**Material shown:**
------

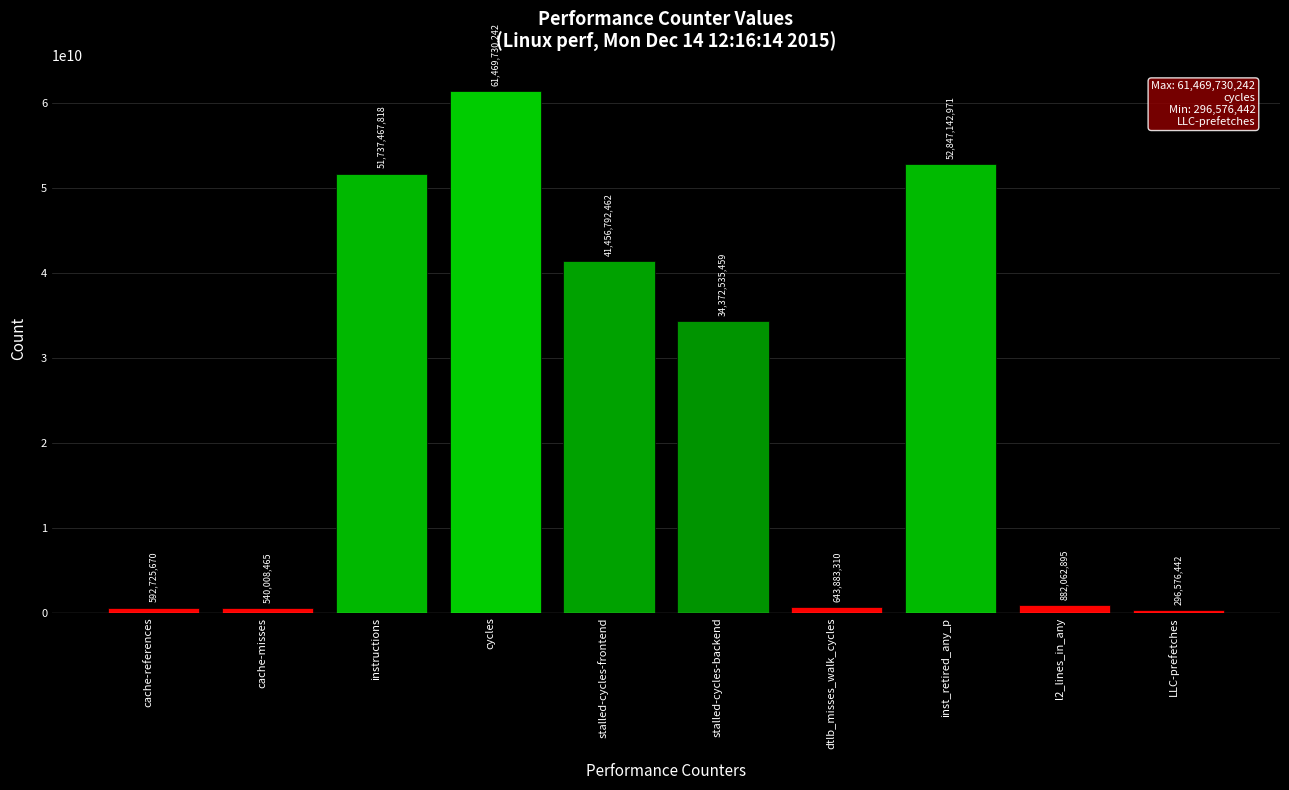

True or false: the data shows 592725670 at cache-references.

True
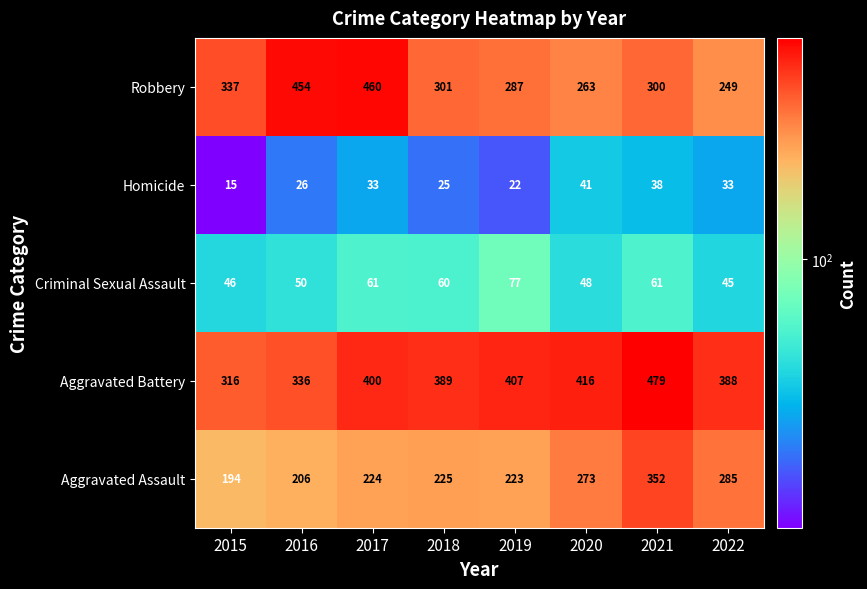

True or false: Aggravated Assault has a value of 337 at 2016.

False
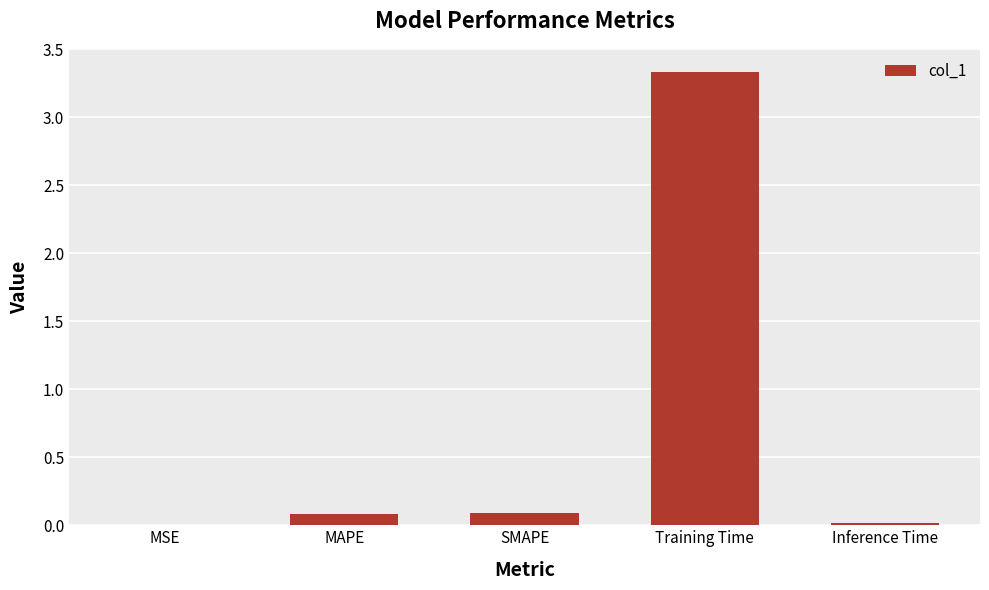

What is the sum of all values?

3.5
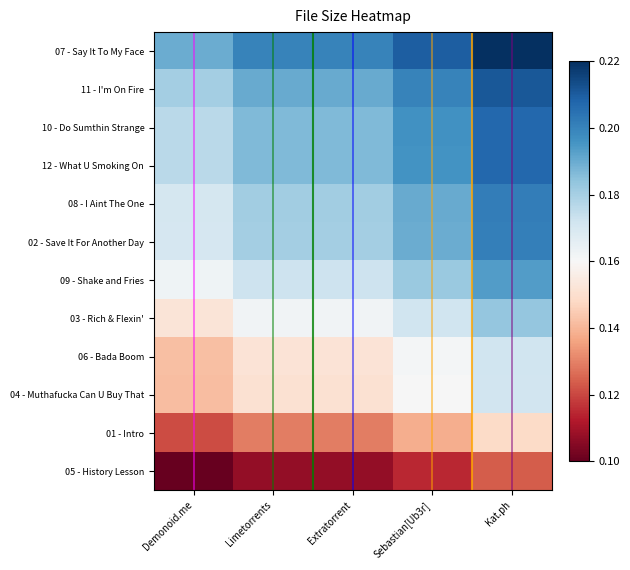

Reading left to right, extract all data points from this chart.

07 - Say It To My Face: Demonoid.me=0.2	Limetorrents=0.2	Extratorrent=0.2	Sebastian[Ub3r]=0.2	Kat.ph=0.2
11 - I'm On Fire: Demonoid.me=0.2	Limetorrents=0.2	Extratorrent=0.2	Sebastian[Ub3r]=0.2	Kat.ph=0.2
10 - Do Sumthin Strange: Demonoid.me=0.2	Limetorrents=0.2	Extratorrent=0.2	Sebastian[Ub3r]=0.2	Kat.ph=0.2
12 - What U Smoking On: Demonoid.me=0.2	Limetorrents=0.2	Extratorrent=0.2	Sebastian[Ub3r]=0.2	Kat.ph=0.2
08 - I Aint The One: Demonoid.me=0.2	Limetorrents=0.2	Extratorrent=0.2	Sebastian[Ub3r]=0.2	Kat.ph=0.2
02 - Save It For Another Day: Demonoid.me=0.2	Limetorrents=0.2	Extratorrent=0.2	Sebastian[Ub3r]=0.2	Kat.ph=0.2
09 - Shake and Fries: Demonoid.me=0.2	Limetorrents=0.2	Extratorrent=0.2	Sebastian[Ub3r]=0.2	Kat.ph=0.2
03 - Rich & Flexin': Demonoid.me=0.2	Limetorrents=0.2	Extratorrent=0.2	Sebastian[Ub3r]=0.2	Kat.ph=0.2
06 - Bada Boom: Demonoid.me=0.1	Limetorrents=0.2	Extratorrent=0.2	Sebastian[Ub3r]=0.2	Kat.ph=0.2
04 - Muthafucka Can U Buy That: Demonoid.me=0.1	Limetorrents=0.2	Extratorrent=0.2	Sebastian[Ub3r]=0.2	Kat.ph=0.2
01 - Intro: Demonoid.me=0.1	Limetorrents=0.1	Extratorrent=0.1	Sebastian[Ub3r]=0.1	Kat.ph=0.1
05 - History Lesson: Demonoid.me=0.1	Limetorrents=0.1	Extratorrent=0.1	Sebastian[Ub3r]=0.1	Kat.ph=0.1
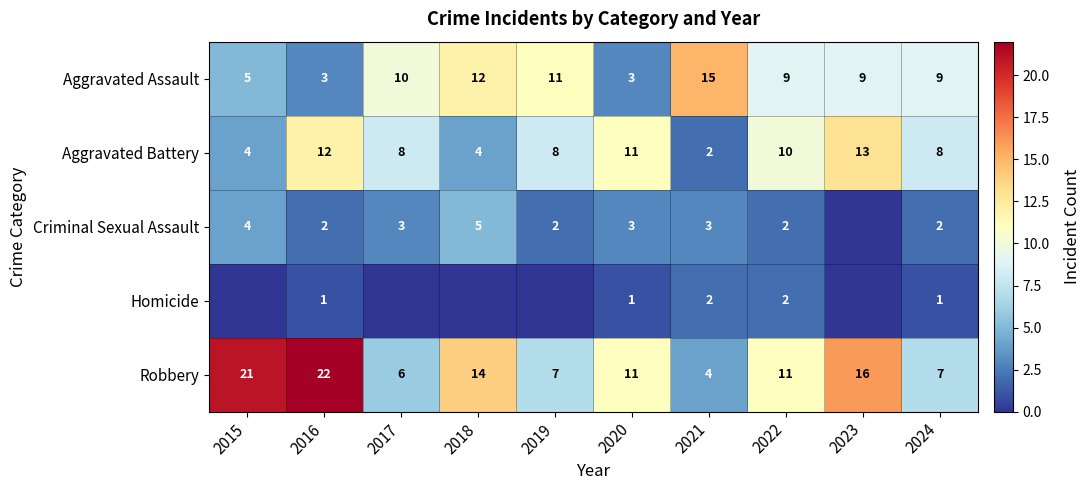

The value of Aggravated Battery at 2016 is 3. True or false?

False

------

**What this task involves:** Count the lines in the listing above that contain the string "Extratorrent", matching case exactly. Give only the number.

**Solution:** 12